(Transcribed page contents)

§

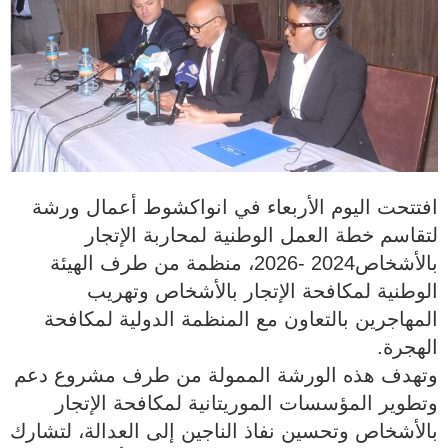
افتتحت اليوم الأربعاء في انواكشوط أعمال ورشة
لتقاسم خطة العمل الوطنية لمحاربة الإتجار
بالأشخاص2024 -2026، منظمة من طرف الهيئة
الوطنية لمكافحة الإتجار بالأشخاص وتهريب
المهاجرين بالتعاون مع المنظمة الدولية لمكافحة
الهجرة.
وتهدف هذه الورشة الممولة من طرف مشروع دعم
وتطوير المؤسسات الموريتانية لمكافحة الإتجار
بالأشخاص وتحسين نفاذ الناجين إلى العدالة، لتشارك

§

TASK INSTRUCTIONS => Rewrite the text lines of the items above as a Markdown table with the columns "Number" and "Text line", one row per line, skipping any blank lines. Leave the pictures out of the table.

ANSWER TO THIS TASK =>
| Number | Text line |
|---|---|
| 1 | افتتحت اليوم الأربعاء في انواكشوط أعمال ورشة |
| 2 | لتقاسم خطة العمل الوطنية لمحاربة الإتجار |
| 3 | بالأشخاص2024 -2026، منظمة من طرف الهيئة |
| 4 | الوطنية لمكافحة الإتجار بالأشخاص وتهريب |
| 5 | المهاجرين بالتعاون مع المنظمة الدولية لمكافحة |
| 6 | الهجرة. |
| 7 | وتهدف هذه الورشة الممولة من طرف مشروع دعم |
| 8 | وتطوير المؤسسات الموريتانية لمكافحة الإتجار |
| 9 | بالأشخاص وتحسين نفاذ الناجين إلى العدالة، لتشارك |